I appreciate having other inputs, I think it’s important to refine the idea. Overall, having pure Pandoc + literature note linking as explained in the other FR would satisfy 95% of my needs. Having the possibility to complement the bibliography by hand in the file itself would be great, but not imperative. However, I am not sure to see why it would be hard. And sorry about the tone, I got a bit irritated because I had the impression to explain several times the same thing, especially that I want to avoid as many actions as possible with Zotero because it is SO slow and I am already loosing so much time with this.

Indeed, you can have a reference section at the end of the markdown file with a few references not present in the bibliography file. These items could be formatted as:

[@notinbib]: Smith. “An amazing work”.

and I can use [@notinbib] to cite in the text, along with any other item present in the bibtex file., say [@inbib]. Now for the preview / export, Pandoc is first called to generate the bibliography from the bibtex file as usual, and it inserts it in the reference section (let’s say that there are 17 such items). Then we process by hand the remaining citation, replacing [@notinbib] by [18] in the text, and then append to the Pandoc-generated list all remaining items. Obviously, this works well for number-based citations, less for name-based citation, but I am sure we can come up with some heuristics/convention.

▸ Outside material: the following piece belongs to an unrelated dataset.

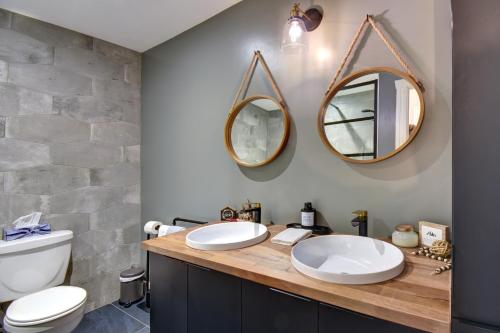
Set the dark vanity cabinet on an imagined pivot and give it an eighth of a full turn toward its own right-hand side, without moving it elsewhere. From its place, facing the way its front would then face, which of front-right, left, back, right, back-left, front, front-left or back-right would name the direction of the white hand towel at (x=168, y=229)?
front-right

Also let me re-say a motivation for this: someone may not want to use a reference management software and just cite a few things in some notes, in which case having a simpler system may be appreciated.

I admit it starts to be specialized, so I could imagine this being done by a plugging and not in Obsidian’s core itself (which would process online pure Pandoc, following @WhiteNoise suggestion). The only thing is that the bibliography generation should allow for a way to intervene and reprocess/add references to the list with plugins.

Thanks for the suggestions. Now I am using a collection “Obsidian” where I am moving only what I may use in Obsidian. The only problem is that I have to think in advance what I will likely write on, and this adds some micro-management (moreover, because of the lag problem I mentioned, moving one item blocks Zotero for a few seconds, so it’s painful to move several documents one after this other). I had not thought of using two profiles: I have to think about it, although I fear that it would require too much shifting.